Rouergue, coll. Zig Zag, 2009
112 pages - 6,50€

Parfois la vie, c'est lourd comme un camion de deux tonnes, ou léger comme le vol d'un hérisson. Le papa d'Eugénie vient de perdre son travail, il est au chômage. Au début il est plutôt content d'avoir du temps libre et il bricole à la maison. Un jour, il rentre de l'anpe déprimé et usé. Il a cinquante ans, il se sent trop vieux. Alors il ne fait plus rien, il ne se lave plus, il traîne devant la télévision, il ne prépare plus à manger. Il a même laissé tomber la cabane en bois qu'il construisait dans le noyer, pour sa fille. Eugénie se sent triste, impuissante et honteuse, à l'école elle n'ose pas en parler à ses amis. C'est alors que sa maîtresse leur fait part d'un concours, autour d'un objet volant. Ce serait bien si un parent pouvait les aider... Tiens, serait-ce  l'occasion idéale pour permettre à son papa de remettre le pied à l'étrier, et de lui redonner des ailes. Pourquoi pas ?

« Nous, les enfants, on ne comprend pas tout. Mais on sent très bien ce qu'il y a à l'intérieur des gens. On est comme de grosses éponges qui absorbent ce qui ne se voit pas. Moi, j'ai tout de suite senti que papa essayait juste de ne pas se noyer. »

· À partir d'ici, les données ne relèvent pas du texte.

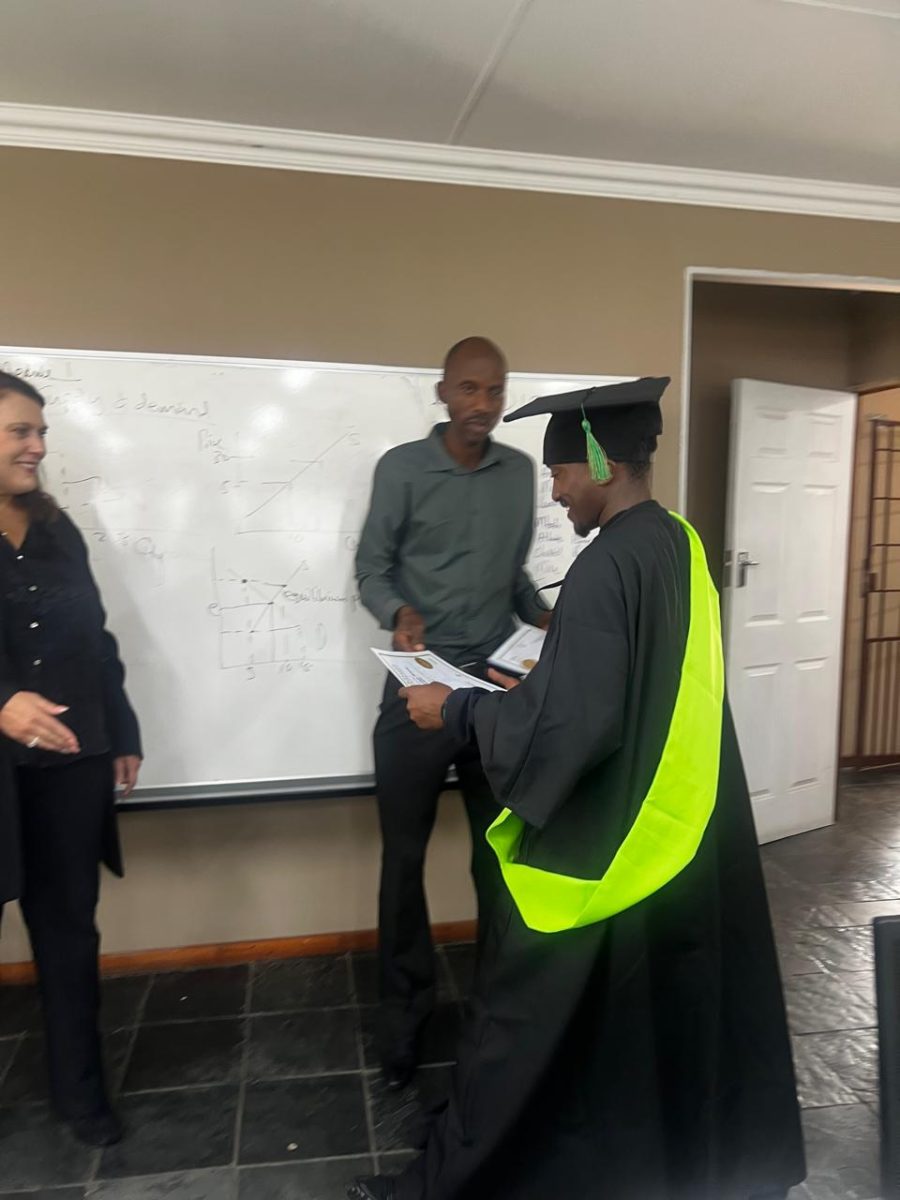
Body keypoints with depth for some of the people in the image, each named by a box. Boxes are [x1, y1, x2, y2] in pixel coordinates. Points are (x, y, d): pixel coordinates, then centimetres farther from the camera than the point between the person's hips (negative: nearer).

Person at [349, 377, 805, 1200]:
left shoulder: (606, 568, -23)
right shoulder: (681, 547, 5)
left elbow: (571, 727, -27)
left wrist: (459, 710, -14)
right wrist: (536, 681, 15)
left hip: (603, 845, -9)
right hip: (687, 830, 9)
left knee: (527, 1028, 8)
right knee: (681, 1011, 25)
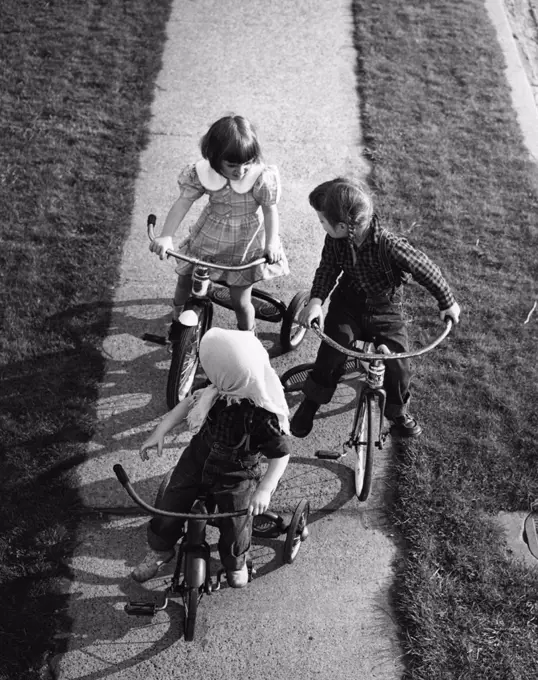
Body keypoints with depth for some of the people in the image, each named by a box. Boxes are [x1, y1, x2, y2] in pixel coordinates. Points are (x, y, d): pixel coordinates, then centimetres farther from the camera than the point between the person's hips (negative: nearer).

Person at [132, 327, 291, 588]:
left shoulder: (265, 417, -37)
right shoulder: (221, 389, -21)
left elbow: (281, 455, -23)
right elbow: (191, 402, -3)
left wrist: (265, 489, -32)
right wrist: (160, 430, -8)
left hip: (235, 480, -4)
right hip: (198, 459, 4)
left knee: (235, 532, 15)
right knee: (166, 514, 12)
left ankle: (235, 564, 51)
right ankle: (159, 551, 45)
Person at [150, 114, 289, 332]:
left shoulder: (263, 177, -27)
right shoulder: (201, 173, -21)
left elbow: (270, 210, -17)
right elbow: (183, 202, -21)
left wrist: (271, 244, -27)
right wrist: (166, 236, -31)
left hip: (245, 243, -3)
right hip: (208, 236, 3)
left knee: (240, 301, 1)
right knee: (185, 279, 17)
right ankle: (177, 316, 50)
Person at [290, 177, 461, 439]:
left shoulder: (391, 246, -30)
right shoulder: (335, 240, -17)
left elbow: (426, 269, -18)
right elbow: (327, 268, -6)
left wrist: (447, 303, -5)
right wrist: (316, 300, -26)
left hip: (385, 310, -2)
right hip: (348, 303, 2)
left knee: (398, 365, -9)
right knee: (331, 354, -15)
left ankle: (399, 411, 20)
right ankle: (309, 404, 6)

Un texte sensible, qui colle au climat actuel. Vu par le regard de la petite fille, ce portrait de papa au chômage est émouvant et juste. On voit le papa confiant, puis dégringoler et enfin reprendre goût à la vie. Ce n'est pas une histoire morose pour autant, car on partage les sentiments de l'enfant qui veut se battre. Eugénie se trouve à l'école comme dans une bulle, ça lui permet de souffler un peu, à la maison le silence est pesant, les repas sont avalés sans goût... A la fin, c'est un message d'espoir et de bonheur qui en ressort. Tant mieux.